=== Provided data ===

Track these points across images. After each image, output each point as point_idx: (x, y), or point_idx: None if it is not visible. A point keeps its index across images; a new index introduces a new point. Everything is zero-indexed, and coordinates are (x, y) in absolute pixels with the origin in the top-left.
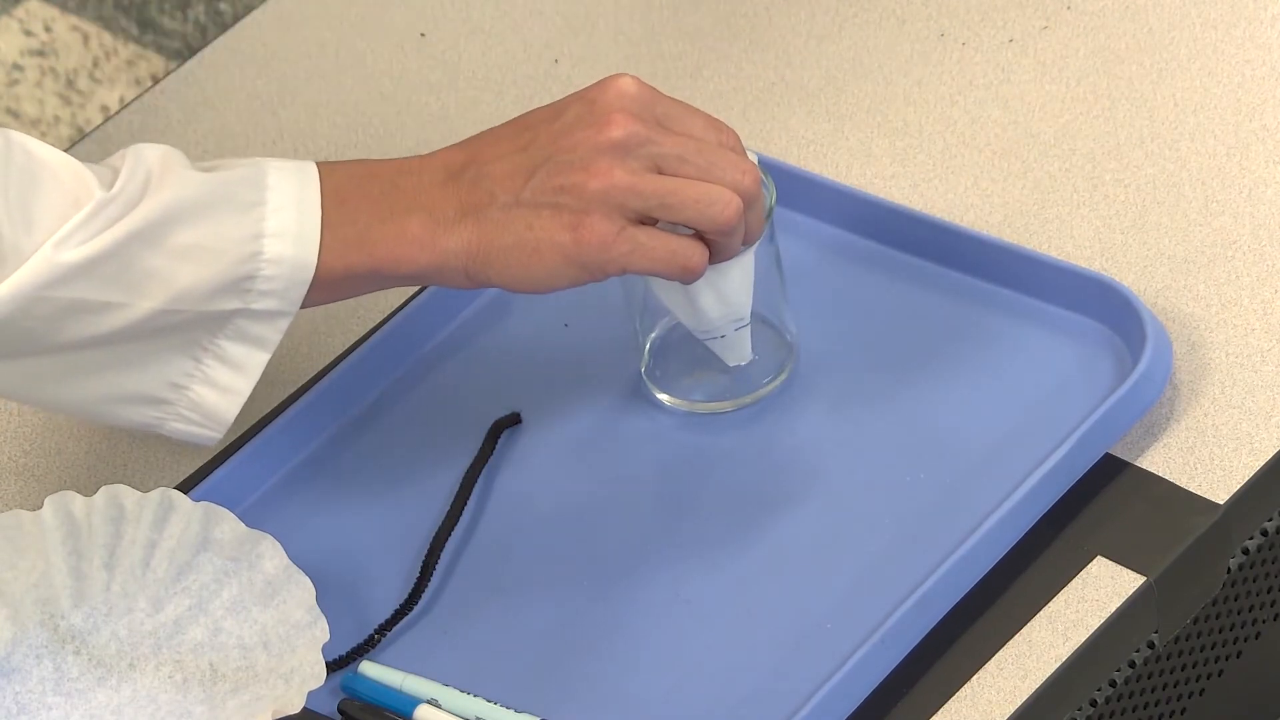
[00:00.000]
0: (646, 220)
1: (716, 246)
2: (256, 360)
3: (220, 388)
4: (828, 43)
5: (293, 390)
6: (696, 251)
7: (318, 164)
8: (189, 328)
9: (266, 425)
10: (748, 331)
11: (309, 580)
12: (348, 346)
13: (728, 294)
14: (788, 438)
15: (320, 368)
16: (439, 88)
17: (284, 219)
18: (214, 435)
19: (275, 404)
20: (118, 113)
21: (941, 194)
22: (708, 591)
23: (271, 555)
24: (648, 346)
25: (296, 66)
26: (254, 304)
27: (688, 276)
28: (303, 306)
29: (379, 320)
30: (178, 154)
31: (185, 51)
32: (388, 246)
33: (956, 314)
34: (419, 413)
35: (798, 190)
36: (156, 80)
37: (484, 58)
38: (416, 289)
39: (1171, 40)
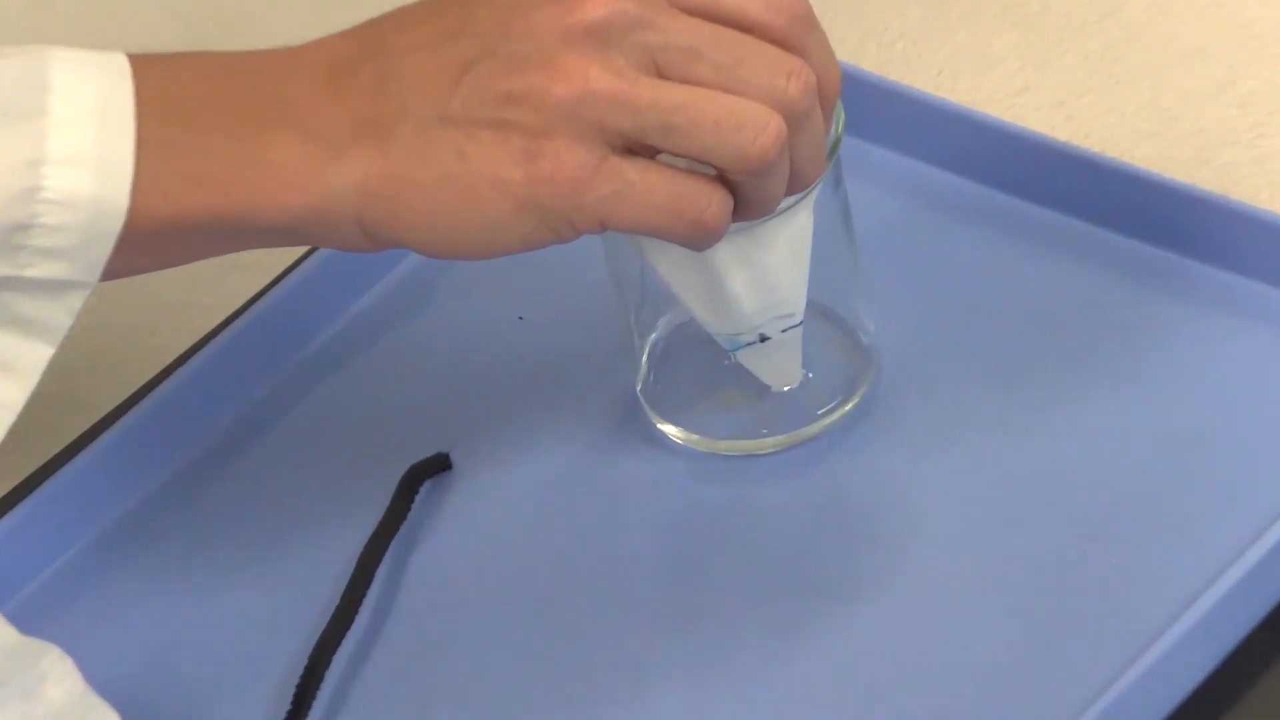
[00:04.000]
0: (640, 150)
1: (747, 194)
2: (34, 357)
3: None
4: None
5: (99, 416)
6: (716, 200)
7: (131, 56)
8: None
9: (58, 470)
10: (799, 335)
11: (116, 715)
12: (185, 349)
13: (769, 272)
14: (860, 494)
15: (143, 381)
16: None
17: (78, 138)
18: None
19: (72, 437)
20: None
21: (1099, 116)
22: None
23: (59, 676)
24: (646, 353)
25: None
26: (29, 269)
27: (701, 238)
28: (108, 276)
29: (234, 308)
30: None
31: None
32: (241, 181)
33: (1122, 298)
34: (295, 450)
35: (879, 111)
36: None
37: None
38: (292, 257)
39: None
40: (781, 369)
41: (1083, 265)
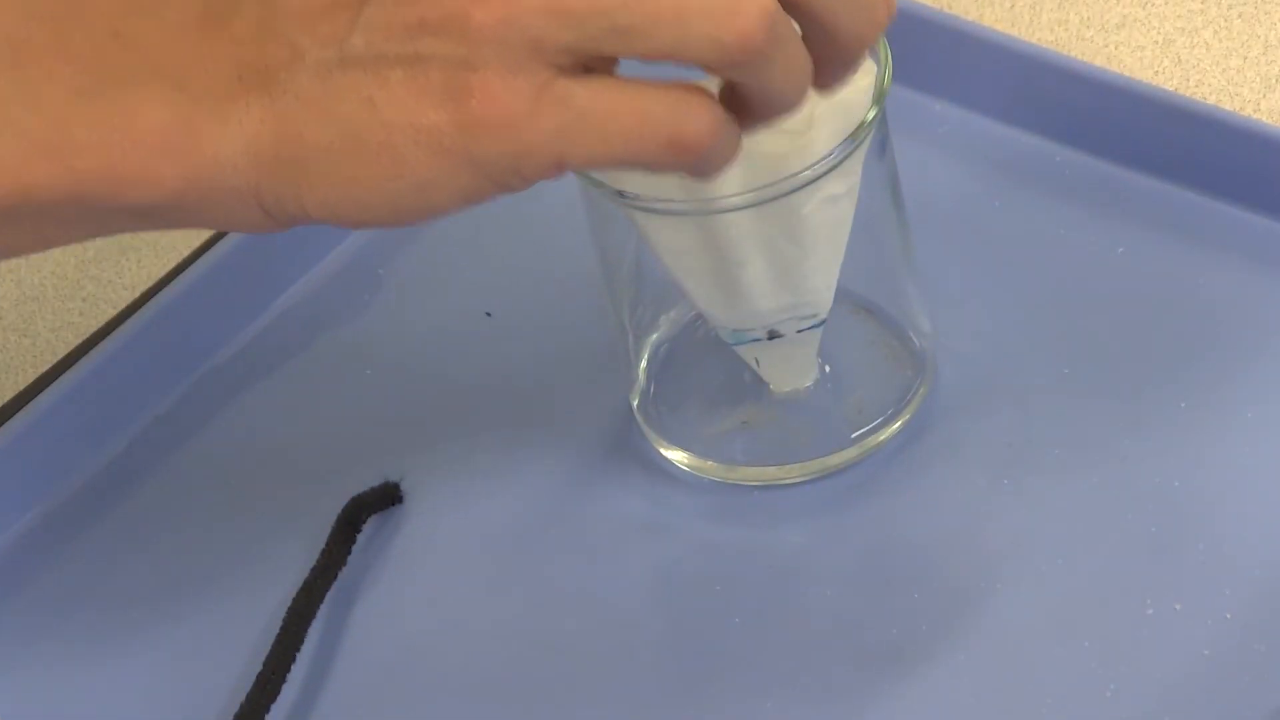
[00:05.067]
0: (598, 65)
1: (748, 93)
2: None
3: None
4: None
5: None
6: (697, 110)
7: None
8: None
9: None
10: (818, 336)
11: None
12: (66, 353)
13: (796, 261)
14: (914, 535)
15: (14, 393)
16: None
17: None
18: None
19: None
20: None
21: (1216, 59)
22: None
23: None
24: (645, 359)
25: None
26: None
27: (691, 160)
28: None
29: (129, 300)
30: None
31: None
32: (99, 149)
33: (1247, 288)
34: (206, 480)
35: (936, 53)
36: None
37: None
38: (202, 236)
39: None
40: (791, 368)
41: (1195, 247)
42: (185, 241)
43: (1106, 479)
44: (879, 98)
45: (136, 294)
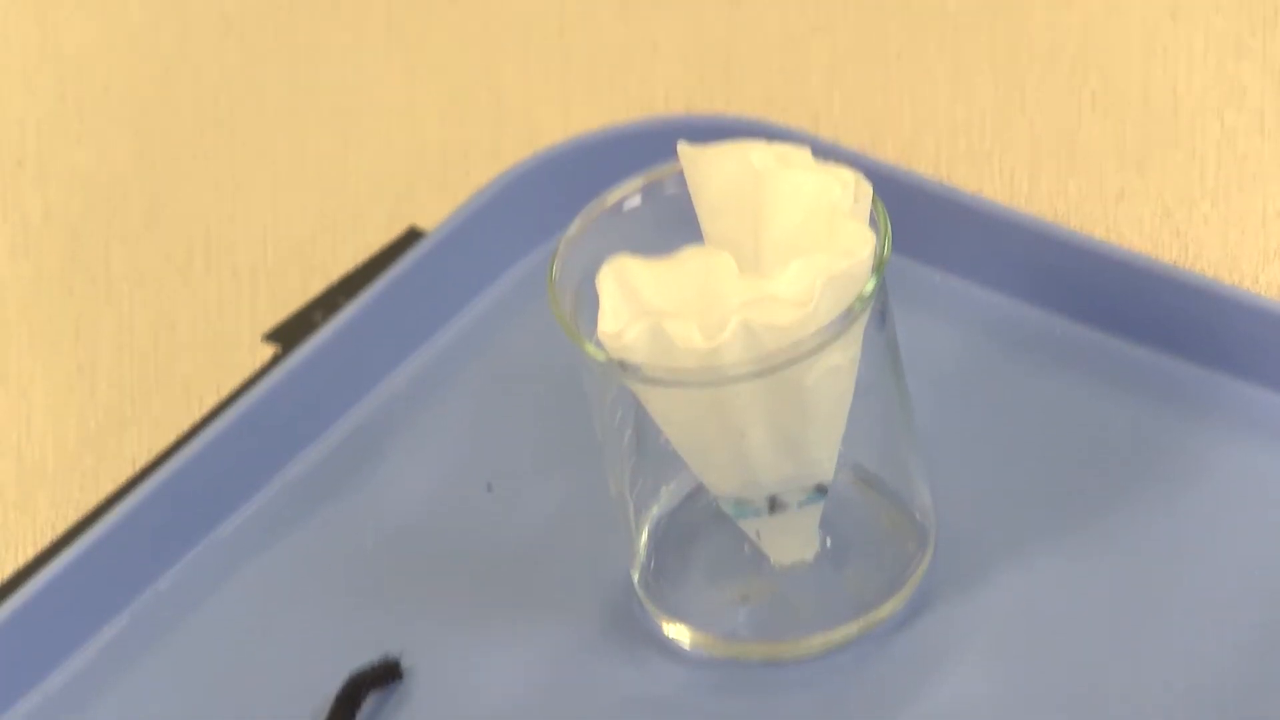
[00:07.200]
0: None
1: None
2: None
3: None
4: None
5: None
6: None
7: None
8: None
9: None
10: (819, 509)
11: None
12: (67, 529)
13: (798, 429)
14: (920, 709)
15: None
16: None
17: None
18: None
19: None
20: None
21: (1215, 231)
22: None
23: None
24: (645, 533)
25: None
26: None
27: None
28: None
29: (127, 475)
30: None
31: None
32: None
33: (1259, 465)
34: (198, 656)
35: (935, 223)
36: None
37: None
38: (201, 410)
39: None
40: (792, 541)
41: (1196, 419)
42: (184, 415)
43: (1114, 650)
44: (878, 268)
45: (136, 468)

===

> _About this task_
Leave the pictures out. Repeat every entry above exactly.

> _Solution below_
Track these points across images. After each image, output each point as point_idx: (x, y), or point_idx: None if it is not visible. A point keeps its index across images; a new index introduces a new point. Everything is zero-indexed, and coordinates are (x, y) in absolute pixels with the origin in the top-left.
[00:00.000]
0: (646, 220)
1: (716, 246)
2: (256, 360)
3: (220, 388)
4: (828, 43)
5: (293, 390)
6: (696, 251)
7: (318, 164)
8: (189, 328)
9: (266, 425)
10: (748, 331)
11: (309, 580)
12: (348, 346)
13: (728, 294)
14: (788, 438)
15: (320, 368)
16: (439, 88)
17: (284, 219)
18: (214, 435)
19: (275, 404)
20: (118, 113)
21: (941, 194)
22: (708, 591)
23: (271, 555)
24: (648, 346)
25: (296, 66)
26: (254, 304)
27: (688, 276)
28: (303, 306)
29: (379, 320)
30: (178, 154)
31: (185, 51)
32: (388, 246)
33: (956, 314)
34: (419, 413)
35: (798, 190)
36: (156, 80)
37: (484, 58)
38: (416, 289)
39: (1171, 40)
[00:04.000]
0: (640, 150)
1: (747, 194)
2: (34, 357)
3: None
4: None
5: (99, 416)
6: (716, 200)
7: (131, 56)
8: None
9: (58, 470)
10: (799, 335)
11: (116, 715)
12: (185, 349)
13: (769, 272)
14: (860, 494)
15: (143, 381)
16: None
17: (78, 138)
18: None
19: (72, 437)
20: None
21: (1099, 116)
22: None
23: (59, 676)
24: (646, 353)
25: None
26: (29, 269)
27: (701, 238)
28: (108, 276)
29: (234, 308)
30: None
31: None
32: (241, 181)
33: (1122, 298)
34: (295, 450)
35: (879, 111)
36: None
37: None
38: (292, 257)
39: None
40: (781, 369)
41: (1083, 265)
[00:05.067]
0: (598, 65)
1: (748, 93)
2: None
3: None
4: None
5: None
6: (697, 110)
7: None
8: None
9: None
10: (818, 336)
11: None
12: (66, 353)
13: (796, 261)
14: (914, 535)
15: (14, 393)
16: None
17: None
18: None
19: None
20: None
21: (1216, 59)
22: None
23: None
24: (645, 359)
25: None
26: None
27: (691, 160)
28: None
29: (129, 300)
30: None
31: None
32: (99, 149)
33: (1247, 288)
34: (206, 480)
35: (936, 53)
36: None
37: None
38: (202, 236)
39: None
40: (791, 368)
41: (1195, 247)
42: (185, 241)
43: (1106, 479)
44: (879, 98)
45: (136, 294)
[00:07.200]
0: None
1: None
2: None
3: None
4: None
5: None
6: None
7: None
8: None
9: None
10: (819, 509)
11: None
12: (67, 529)
13: (798, 429)
14: (920, 709)
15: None
16: None
17: None
18: None
19: None
20: None
21: (1215, 231)
22: None
23: None
24: (645, 533)
25: None
26: None
27: None
28: None
29: (127, 475)
30: None
31: None
32: None
33: (1259, 465)
34: (198, 656)
35: (935, 223)
36: None
37: None
38: (201, 410)
39: None
40: (792, 541)
41: (1196, 419)
42: (184, 415)
43: (1114, 650)
44: (878, 268)
45: (136, 468)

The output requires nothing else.